Sementara, dari perwakilan perempuan Papua Abner Dou mengatakan, kehadirannya dalam aksi mimbar bebas itu merupakan perwakilan sebagai seorang mama.
“Saya sebagai mama pesan kalau hutan ada berarti air akan mengalir, tapi tidak utang itu air mata mama akan mengalir, jadi hanya satu kata, saja lawan,” ujarnya.

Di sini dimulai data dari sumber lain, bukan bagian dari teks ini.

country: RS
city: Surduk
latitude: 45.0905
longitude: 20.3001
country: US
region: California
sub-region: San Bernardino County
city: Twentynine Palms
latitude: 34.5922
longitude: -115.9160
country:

Puluhan mahasiswa berorasi secara bergantian di Halaman Asrama Mimika perumnas satu Kota Jayapura Papua pada Selasa (18/6/2024).-Jubi/ Pes Yanengga.
Pernyataan sikap
Sementara itu, Pemerintah Provinsi Papua Tengah diminta segera mencabut izin usaha pertambangan sebanyak 45 izin yang dikeluarkan tanpa meminta persetujuan masyarakat adat. Lalu, dalam pernyataan sikap ini, mereka meminta elit politik Papua segera bertanggungjawab atas izin usaha pertambangan yang dikeluarkan secara ilegal tidak memiliki landasan hukum yang tetap.
Lalu mereka juga meminta agar, menghentikan segala upaya pertambangan ilegal dan non ilegal yang tidak memiliki kajian Amdal dengan mengatasnamakan pembangunan. Pemerintah Kabupaten Deiyai, Dogiay dan Mimika diminta segera memperjelas tapal batas di Mimika Barat dan Kapiraya.

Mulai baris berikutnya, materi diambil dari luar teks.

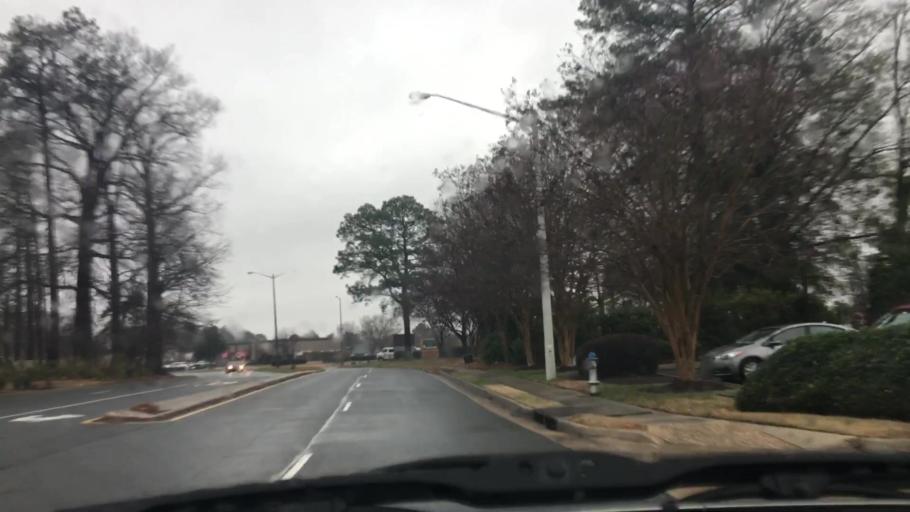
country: US
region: Virginia
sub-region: City of Chesapeake
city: Chesapeake
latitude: 36.7673
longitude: -76.2490
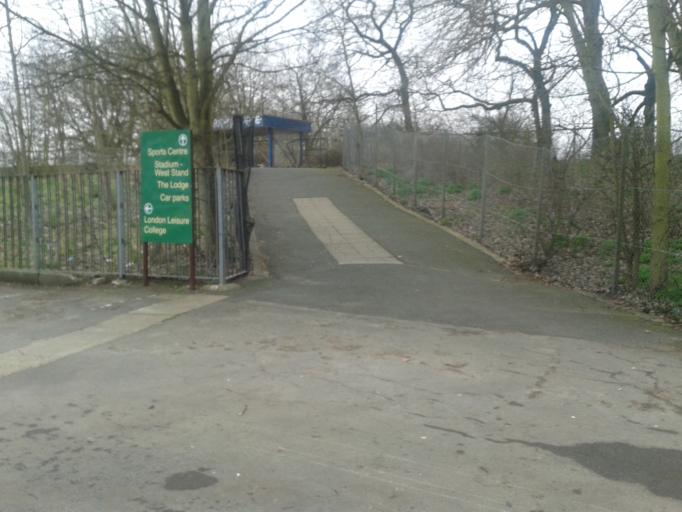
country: GB
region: England
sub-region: Greater London
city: Thornton Heath
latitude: 51.4195
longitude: -0.0671
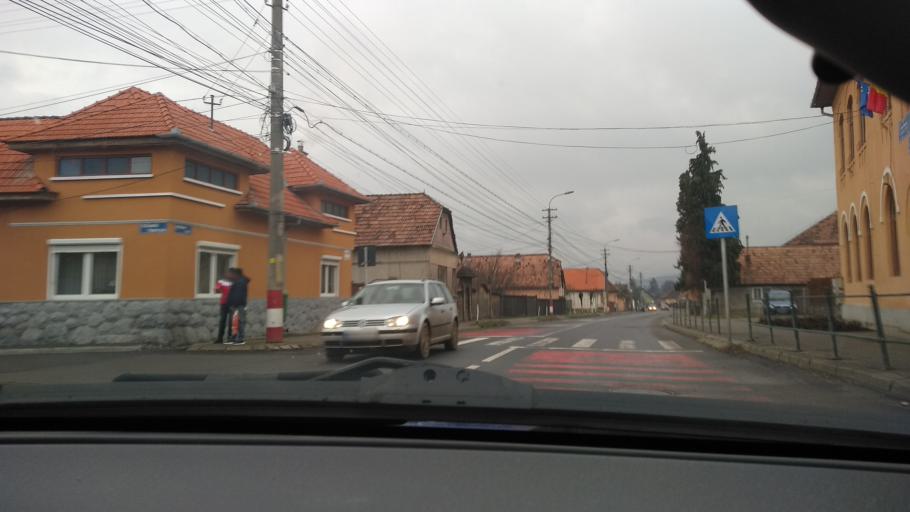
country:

“Pemerintah Provinsi Papua Tengah segera mempertegas dan menindak tegas perusahaan ilegal yang sedang beroperasi di Kapiraya. Kami menolak tegas rencana pertambangan milik negara yang berskala besar di kabupaten Nabire, Timika, Deiyai, Dogiay, Paniai, Intan Jaya, Puncak Jaya, dan Puncak Papua,” dalam orasi mereka.

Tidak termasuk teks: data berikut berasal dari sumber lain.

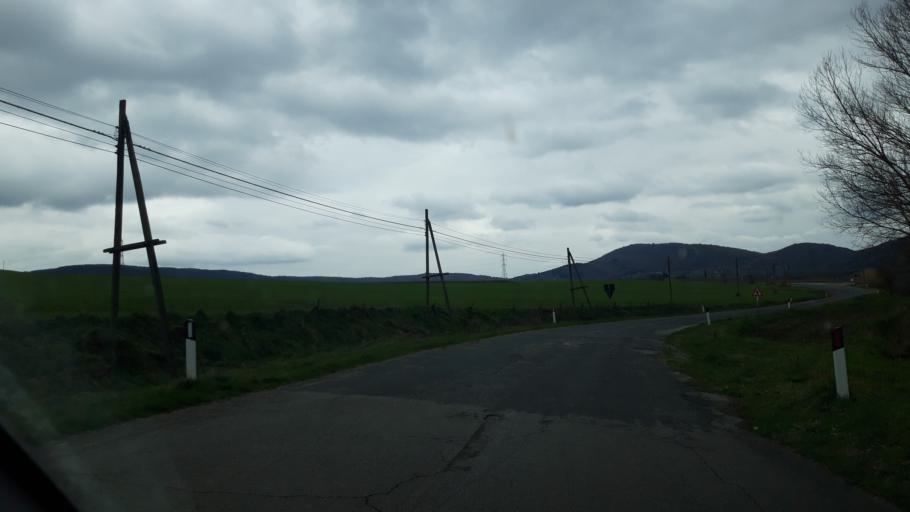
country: IT
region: Umbria
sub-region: Provincia di Perugia
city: Fontignano
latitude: 42.9959
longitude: 12.1889
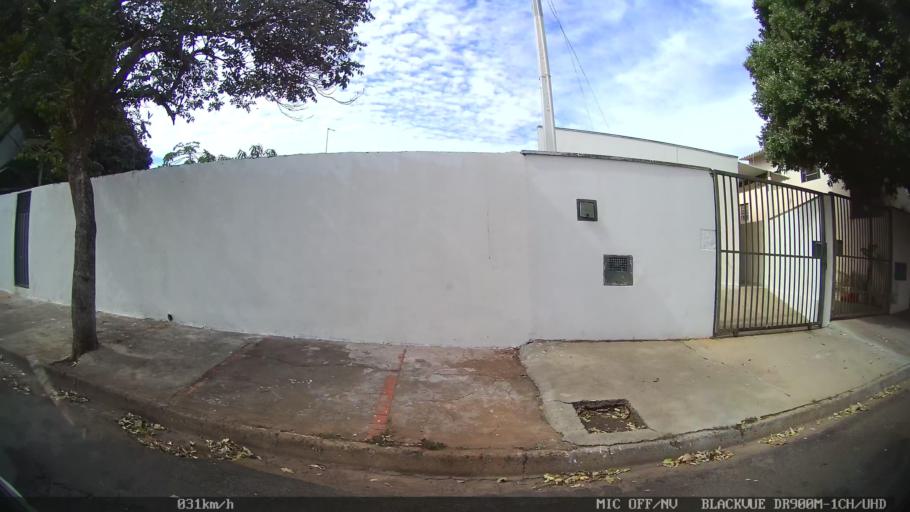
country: BR
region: Sao Paulo
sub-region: Catanduva
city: Catanduva
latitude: -21.1508
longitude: -48.9693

“Kami dengan tegas menolak perencanaan pertambangan Balok Wabu di Kabupaten Intan Jaya. pemerintah Provinsi Papua Tengah segera membentuk peraturan daerah tentang perlindungan hak-hak Masyarakat adat. Kami mendukung perjuangan masyarakat adat suku Awuyu dan suku Moi dalam memperjuangkan hak-hak mereka. Kami mendukung perjuangan masyarakat Suku Hubula dalam memperjuangkan hak tanah adat dan menolak rencana pembangunan kantor gubernur Provinsi Papua Pengunungan atas tanah masyarakat milik masyarakat adat. Segera tarik militer organik maupun non organik di seluruh tanah Papua,” sambungnya dalam orasi. (*)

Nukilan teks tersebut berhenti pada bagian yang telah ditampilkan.